Ultimate Mascot Madness Third Round

South Region

#9 Miami Hurricanes over #37 Mississippi Valley State Delta Devils - Where have the Delta Devils succeeded where their demonic brethren have failed? Their apparent ability to shoot fire at people. But that fire does precious little against driving storms and 100+ mile per hour winds.
#5 Furman Paladins over #20 Vanderbilt Commodores - I feel like I don’t have to explain this, but as a reminder a Paladin is a knight on a horse and a Commodore is a dude with a sword inspired by a business magnate.
#19 UAB Blazers over #6 Tennessee Volunteers - “Blaze the Mascot Dragon / Reps UAB / And barbecued the Volunteer from a state called Tennessee”
#31 Longwood Lancers over #10 North Carolina Tar Heels - Not a great couple of games for human mascots that also represent their respective state’s nickname.

East Region

#34 Canisius Golden Griffins over #24 Army Black Knights - This one is a toss-up. I found a website that had some medieval art depicting encounters between Knights and Griffins. Obviously these are all fictional, but some depicted knights slaying griffins because you’re not going to beef up your legend by showing your butt getting kicked by an eagle-lion. But there was one image of a griffin carrying a knight and its horse in its talons to feed the two to its baby griffins. Golden Griffins get the win.
#21 Marshall Thundering Herd over #4 Penn State Nittany Lions - Per Mascot Madness rules we are talking about one mountain lion verses an entire herd of buffalo.
#6 Hofstra Pride over #3 Rutgers Scarlet Knights - Pride of lions versus a single knight; one wearing scarlet which is not the most stealthy color.
#26 LIU Sharks over #15 UMass Minutemen - I know what you’re thinking: the minutemen has a gun. But a Revolutionary War-era musket would not shoot well into the water and take a heck of a long time to reload. Suddenly we’re talking man versus shark and shark wins.
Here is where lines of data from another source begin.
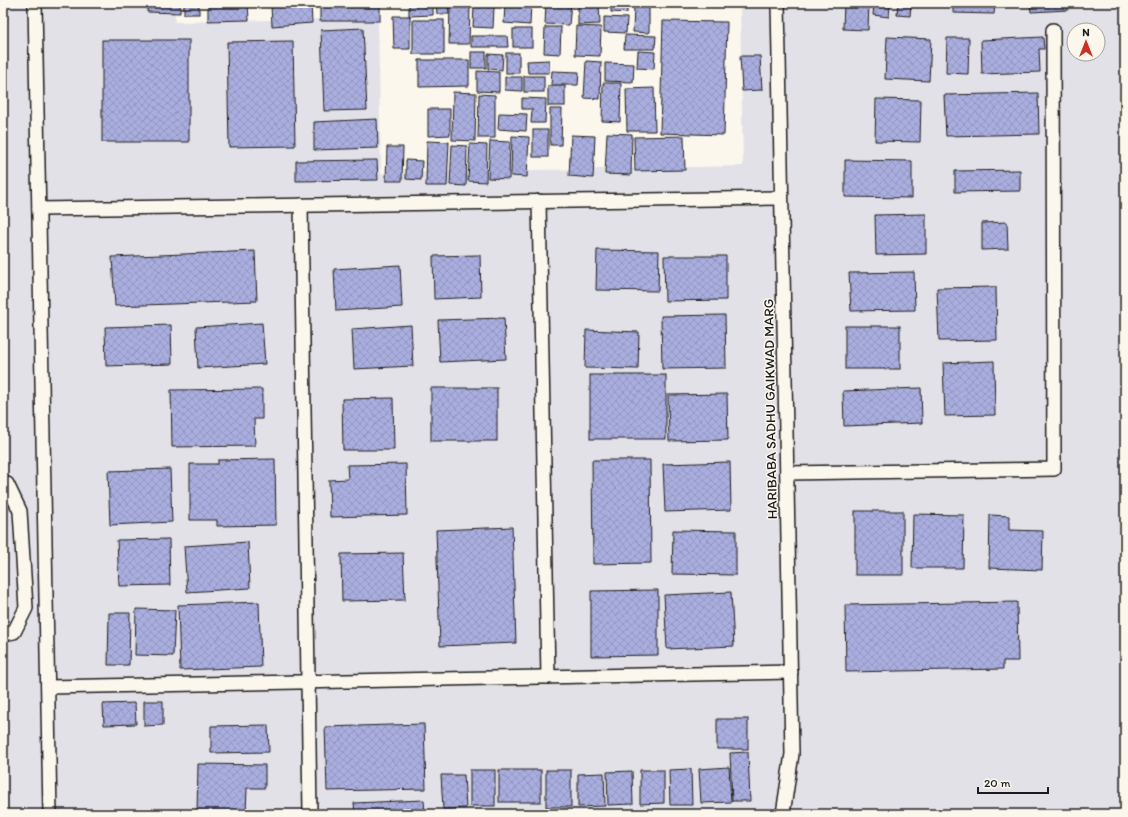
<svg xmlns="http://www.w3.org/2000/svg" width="1128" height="817" font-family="Itim,sans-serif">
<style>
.built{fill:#e3e1e8;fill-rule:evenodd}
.building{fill:url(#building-cross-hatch);stroke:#1c1c1c}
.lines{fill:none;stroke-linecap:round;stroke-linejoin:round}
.lane-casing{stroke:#1c1c1c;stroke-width:16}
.lane{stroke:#fbf7ec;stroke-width:13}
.labels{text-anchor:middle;stroke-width:3;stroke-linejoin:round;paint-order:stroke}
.street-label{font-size:14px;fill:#1c1c1c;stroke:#fbf7ec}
</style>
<defs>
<pattern id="building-cross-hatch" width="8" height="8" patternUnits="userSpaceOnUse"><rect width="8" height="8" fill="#aaaedf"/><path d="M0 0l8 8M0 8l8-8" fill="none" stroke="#9295bf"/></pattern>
</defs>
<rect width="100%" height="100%" fill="#fbf7ec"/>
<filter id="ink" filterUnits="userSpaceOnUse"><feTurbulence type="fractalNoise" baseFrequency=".025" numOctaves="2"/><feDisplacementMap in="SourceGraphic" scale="8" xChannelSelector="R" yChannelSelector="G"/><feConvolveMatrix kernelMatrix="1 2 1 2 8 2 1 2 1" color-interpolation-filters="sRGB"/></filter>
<g filter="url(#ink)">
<path class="built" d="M3,3H175V22L378,18L381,173L743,166L740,4L1125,3V814H3ZM1074,30H1098V54H1074Z"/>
<g class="building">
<path d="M148,3H180V13L147,12Z"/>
<rect x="184" y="3" width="15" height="11"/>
<path d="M208,3H248L249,20L208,21Z"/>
<path d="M311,3L312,23L272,26L271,4Z"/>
<rect x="320" y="3" width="60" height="18"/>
<path d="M409,3H433V15L409,16Z"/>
<path d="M436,3H448L449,14H437Z"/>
<rect x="456" y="3" width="20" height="3"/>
<path d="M505,3H531L530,25L504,23Z"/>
<path d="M546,3H571L569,25L545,24Z"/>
<path d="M611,3H627V13L611,12Z"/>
<path d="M844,3H869L868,30L843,29Z"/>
<path d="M874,3H890L889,17L873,15Z"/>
<path d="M898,3H911L910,16L897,15Z"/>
<path d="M953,3H995L994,14L953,13Z"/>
<path d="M1030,3H1068V10L1031,12Z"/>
<path d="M599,4L600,24L578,25V5Z"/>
<path d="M450,6H470L469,44H449Z"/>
<path d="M474,6L494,7L493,28L473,27Z"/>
<path d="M634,6L649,7V33L633,32Z"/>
<path d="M393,16H410V49H394Z"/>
<path d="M604,17L627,18L626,33L604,32Z"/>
<rect x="413" y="20" width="31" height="34"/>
<path d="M663,21L727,22L724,135L660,133Z"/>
<path d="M576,26L601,27L600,56L575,55Z"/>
<path d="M545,27H561L560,54L544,53Z"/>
<path d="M363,28L367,110L324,111L321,30Z"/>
<rect x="513" y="29" width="19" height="18"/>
<path d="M625,35L656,36L655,49H624Z"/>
<path d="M471,36H507L508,47H471Z"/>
<path d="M887,37L931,39L929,81L885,79Z"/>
<path d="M1043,37L1044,49H1039L1040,72L982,74L981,40Z"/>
<path d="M947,38H969L968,74L946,73Z"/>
<rect x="102" y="40" width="87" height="102"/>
<path d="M293,41L295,146L229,147L227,42Z"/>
<path d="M638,51L655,52L654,69L637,68Z"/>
<rect x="471" y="52" width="15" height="16"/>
<rect x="506" y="53" width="13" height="20"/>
<path d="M488,54L503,55L502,70L488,69Z"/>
<path d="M740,56H760L762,90L742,91Z"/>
<path d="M419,60H469V86L419,87Z"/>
<path d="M549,60V73H528L527,61Z"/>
<path d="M586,61L601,62L600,99L584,98Z"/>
<path d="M605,63L634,64L633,82L605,81Z"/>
<path d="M477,71L499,72V92L477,91Z"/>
<path d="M552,71L579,72L578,85H551Z"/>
<rect x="524" y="76" width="20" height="16"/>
<path d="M505,77H522V91L505,90Z"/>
<path d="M603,83H621L620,122L602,121Z"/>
<rect x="548" y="86" width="17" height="20"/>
<path d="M654,88L655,131H627L626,89Z"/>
<path d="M453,92L476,93L475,141L452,140Z"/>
<path d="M1038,93L1039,134L946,136L944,95Z"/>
<path d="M479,94L495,95V138H478Z"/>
<path d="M522,98L546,99L545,123H531L532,109H522Z"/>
<path d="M876,99L921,100L920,142L875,141Z"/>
<path d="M428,109H450V135L428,136Z"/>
<path d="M550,109H562L561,145H550Z"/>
<path d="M499,113L527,114L526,131L498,129Z"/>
<path d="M377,119L378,148L314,150V122Z"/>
<rect x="533" y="130" width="15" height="27"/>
<path d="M607,133L632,134L631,175L605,174Z"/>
<path d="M571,135L595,136L593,178L569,176Z"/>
<path d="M512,136L529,137L527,177L511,176Z"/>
<path d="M684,136L685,170L635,171L634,137Z"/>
<path d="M427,141L449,142L447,186H426Z"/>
<path d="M490,141L510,142L509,179L488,178Z"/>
<path d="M470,144L487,145L486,182L468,181Z"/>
<path d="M452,145L467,146L466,186L450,185Z"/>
<path d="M387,147H403L402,181H386Z"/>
<path d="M377,160L378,180L296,181V161Z"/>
<path d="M406,160L422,161L421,180L406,179Z"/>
<path d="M845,160L912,161V198L845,197Z"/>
<path d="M1020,170V191L955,192V171Z"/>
<path d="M926,214V254L876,255L875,215Z"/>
<path d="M1007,222L1008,249L982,250V223Z"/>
<path d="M597,250L659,251L658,291L596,290Z"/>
<path d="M255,251L257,301L115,306L112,257Z"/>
<path d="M480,255L481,297L434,299L433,256Z"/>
<path d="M664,256H726V300L665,301Z"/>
<path d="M400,265L402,307L336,311L334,269Z"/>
<path d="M914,272L915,310L851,311L849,273Z"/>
<path d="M996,287L997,340L939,341L937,288Z"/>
<path d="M725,315L726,368L662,369L661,316Z"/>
<path d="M504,318L506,359L440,362L438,320Z"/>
<path d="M262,323L265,364L198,368L196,327Z"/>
<path d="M171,325L172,364L106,366L105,327Z"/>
<path d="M411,325L413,366L354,369L352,329Z"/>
<rect x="845" y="326" width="55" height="43"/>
<path d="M586,330L639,332L638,369L585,368Z"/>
<path d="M994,361L995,415L945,416L943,363Z"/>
<rect x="590" y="375" width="76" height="64"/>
<rect x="431" y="388" width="66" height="53"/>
<path d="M921,388L922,423L844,426L843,391Z"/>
<path d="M262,389V419H254L255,446L172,447L171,390Z"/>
<path d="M727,394L728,440L669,441L668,395Z"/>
<path d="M393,398L394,450H343L342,399Z"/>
<path d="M275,459L276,525L217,526V520H190V464H218V460Z"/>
<path d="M592,460H650L651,563L593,564Z"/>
<path d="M730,462L731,510L665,512L663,464Z"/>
<path d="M406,464L407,515L330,517L329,480L348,479L347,465Z"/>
<path d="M170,469L172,522L110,525L108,471Z"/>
<rect x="855" y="511" width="48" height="64"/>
<path d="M913,514L964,515L963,568H912Z"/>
<path d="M990,515L1009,516V530L1043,531L1042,570L989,568Z"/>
<path d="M512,527L516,643L440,646L436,530Z"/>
<path d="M673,530L736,531V575L672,574Z"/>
<path d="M169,539L170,585L119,586L117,540Z"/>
<path d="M248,542L250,588L187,592L184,546Z"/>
<path d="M403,553L405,600L342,601L341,554Z"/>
<path d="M658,590V655L591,656V591Z"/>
<path d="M731,592L734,646L667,649L664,595Z"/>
<path d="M259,602L261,667L180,670L178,605Z"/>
<path d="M1017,602L1018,661H1003V669L846,672L845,605Z"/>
<path d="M136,609L175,610L173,656L135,655Z"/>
<path d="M109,613H130L129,665H108Z"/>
<path d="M144,701H163V725L144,726Z"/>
<path d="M135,703L136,724L104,725L103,704Z"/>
<rect x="717" y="719" width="31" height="30"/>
<path d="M424,724L426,789L327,791L325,727Z"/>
<path d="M268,725L269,752L211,753V726Z"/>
<path d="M748,752L750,801H732L730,753Z"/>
<path d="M198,764L265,765V788H247L246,813H197Z"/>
<path d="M729,767L731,802L701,803L699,769Z"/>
<path d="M691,769L692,805H670L669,770Z"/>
<rect x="470" y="770" width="25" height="36"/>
<rect x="499" y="770" width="42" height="32"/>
<rect x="546" y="770" width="25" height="37"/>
<path d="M640,770H664V803L640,804Z"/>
<path d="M632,771L633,804L608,805L607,772Z"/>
<path d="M604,773L605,806L578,807V774Z"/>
<path d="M441,775H464L466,808L443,809Z"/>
<path d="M424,800L425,814H355L354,803Z"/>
</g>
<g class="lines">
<g class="lane-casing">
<g id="lane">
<path d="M35,3L50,814"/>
<path d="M778,3L792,754L783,814"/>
<path d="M539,201L548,677"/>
<path d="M301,205L310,814"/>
<path d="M39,209L781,198"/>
<path d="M787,473L1054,469L1053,30"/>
<path d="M3,484H7L20,511L26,608L14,632L3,634"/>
<path d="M48,687L791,672"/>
</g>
</g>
<use href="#lane" class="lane"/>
</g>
</g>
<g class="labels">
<g class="street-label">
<text transform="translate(770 409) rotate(-91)" y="5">HARIBABA SADHU GAIKWAD MARG</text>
</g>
</g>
<rect width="1128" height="817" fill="none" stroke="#fbf7ec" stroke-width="16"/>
<rect x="8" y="8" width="1112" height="801" fill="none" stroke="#1c1c1c" stroke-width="1.5" filter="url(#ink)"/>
<g transform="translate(1086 42)"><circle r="19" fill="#fbf7ec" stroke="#a29f99"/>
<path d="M0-3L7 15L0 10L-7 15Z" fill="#c8321e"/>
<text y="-6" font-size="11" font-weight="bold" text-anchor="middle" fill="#1c1c1c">N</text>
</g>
<path d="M978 787v6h70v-6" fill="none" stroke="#1c1c1c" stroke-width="2"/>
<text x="984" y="787" font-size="12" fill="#1c1c1c" stroke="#fbf7ec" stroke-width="3" paint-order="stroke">20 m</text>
</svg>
Ultimate Mascot Madness Second Round

South Region

#37 Mississippi Valley State Delta Devils over #16 George Mason Patriots - For a brief moment, I thought that the short story “The Devil and Daniel Webster” might save the Patriots from our fire-throwing Bayou Beelzebub. Alas Daniel Webster was born at the tail end of the Revolutionary War and thus could not really qualify as being a Patriot in the strictest sense of the word.
#9 Miami Hurricanes over #25 Stetson Hatters - Making the Second Round is an unbelievable run for the Hatters.
#20 Vanderbilt Commodores over #4 Arkansas Razorbacks - The sword does in the hog.
#5 Furman Paladins over #12 North Florida Ospreys - And the sword, shield, armor, and horse does in the bird (not that it would all be needed).
#6 Tennessee Volunteers over #22 Arkansas State Red Wolves - Tennessee is the Volunteer State in part because of those who volunteered to fight in the War of 1812 and Mexican-American War. Thus this type of individual could take on a wolf.
#19 UAB Blazers over #3 Florida Gators - My kids like Pokémon a fair amount and the Gator seems like the first stage of a Pokémon evolution with the Blazer being its final form.
#10 North Carolina Tar Heels over #26 Florida A&M Rattlers - I briefly considered going the other way, but I think a person could win out over a snake.
#31 Longwood Lancers over #15 Wake Forest Demon Deacons - I finally looked it up and a lancer was a solider of a cavalry regiment who was armed with a lance or a spear. I may have underestimated the Lancers.